Adobe warns of Flash zero-day, patch to come next week

Flash

It’s like 1998 all over again!

OK, perhaps it would be fairer to say that it’s like 2008 all over again…

…there’s a zero-day security hole in Adobe Flash.

In APSA18-01, Adobe’s first Flash Security Advisory of the year, the company warns:

Adobe is aware of a report that an exploit for CVE-2018-4878 exists in the wild, and is being used in limited, targeted attacks against Windows users. These attacks leverage Office documents with embedded malicious Flash content distributed via email.

To revisit the terminology here:

  • CVE-2018-4878 is a placeholder identifier for a security bug, or vulnerability, in Flash.
  • The word exploit means there exists a working, booby-trapped file that triggers the vulnerability.
  • The use of Office documents as a carrier for the malicious Flash exploit file, plus the use of email to push the malware at your users from outside, means it’s a remote attack.
  • An exploit that can trick your computer into running program code sent in from outside without a warning is called an RCE, short for Remote Code Execution, the most dangerous sort of exploit.
  • The RCE is dubbed a zero-day because the crooks found and used it first, before a patch was ready, so there were zero days during which you could have been patched proactively.

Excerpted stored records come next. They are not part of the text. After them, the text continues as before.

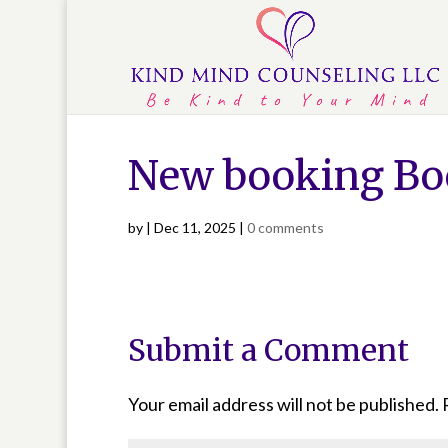
New booking Bo
by
|
Dec 11, 2025
|
0 comments
Submit a Comment
Your email address will not be published.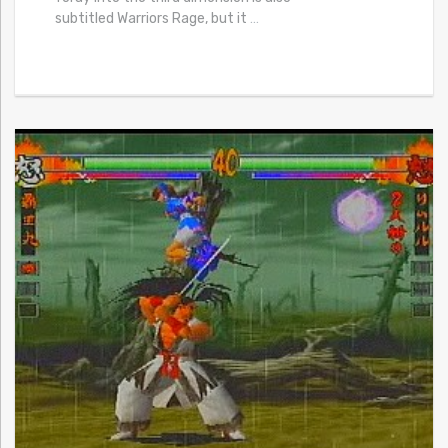
subtitled Warriors Rage, but it
…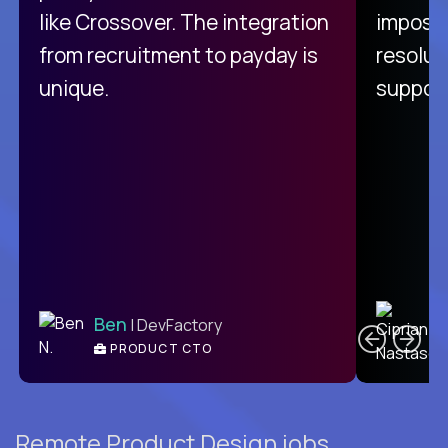
like Crossover. The integration
impossi
from recruitment to payday is
resolut
unique.
support
C
Ben
| DevFactory
PRODUCT CTO
E
Remote Product Design jobs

The good news is that Adobe intends to release a patch next week (the week starting 2018-02-05), rather than waiting until the week after next, when its usual Patch Tuesday (2018-02-13) falls.

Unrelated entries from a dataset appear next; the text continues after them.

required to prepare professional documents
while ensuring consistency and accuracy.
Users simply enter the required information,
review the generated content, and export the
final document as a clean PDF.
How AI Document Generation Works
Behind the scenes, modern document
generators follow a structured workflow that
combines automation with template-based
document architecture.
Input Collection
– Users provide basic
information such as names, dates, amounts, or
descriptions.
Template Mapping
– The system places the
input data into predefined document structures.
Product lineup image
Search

The bad news, of course, is that the patch won’t be available until next week, so the vulnerability will remain a zero-day until then.

What to do?

  • Uninstall Flash if you don’t need it. The most common “need” we hear for Flash is to watch web videos, but almost all websites will use HTML5 for videos if you don’t have Flash. If you uninstall it, your browser will use its built-in video player instead – so you probably don’t need Flash after all.
  • Try uninstalling Flash anyway unless you are certain you need it. If anything critical stops working, you can always put it back.
  • Grab and install Adobe’s update as soon as you can. If you uninstalled Flash as a precaution, don’t reinstall it until the new version is out.

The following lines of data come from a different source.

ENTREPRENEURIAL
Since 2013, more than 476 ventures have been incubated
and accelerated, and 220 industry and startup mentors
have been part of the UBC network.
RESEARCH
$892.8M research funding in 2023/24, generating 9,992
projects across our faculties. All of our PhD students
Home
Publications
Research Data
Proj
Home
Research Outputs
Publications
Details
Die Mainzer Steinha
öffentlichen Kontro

Note that just turning off Flash in your browser isn’t enough – that prevents Flash files embedded in web pages from rendering inside your browser, but doesn’t remove the Flash playing software from your computer as a whole.

We’re assuming that the crooks chose to embed their booby-trapped Flash file inside an Office document to bypass your browser, where many users have already blocked Flash from playing, or only activate it for specific websites.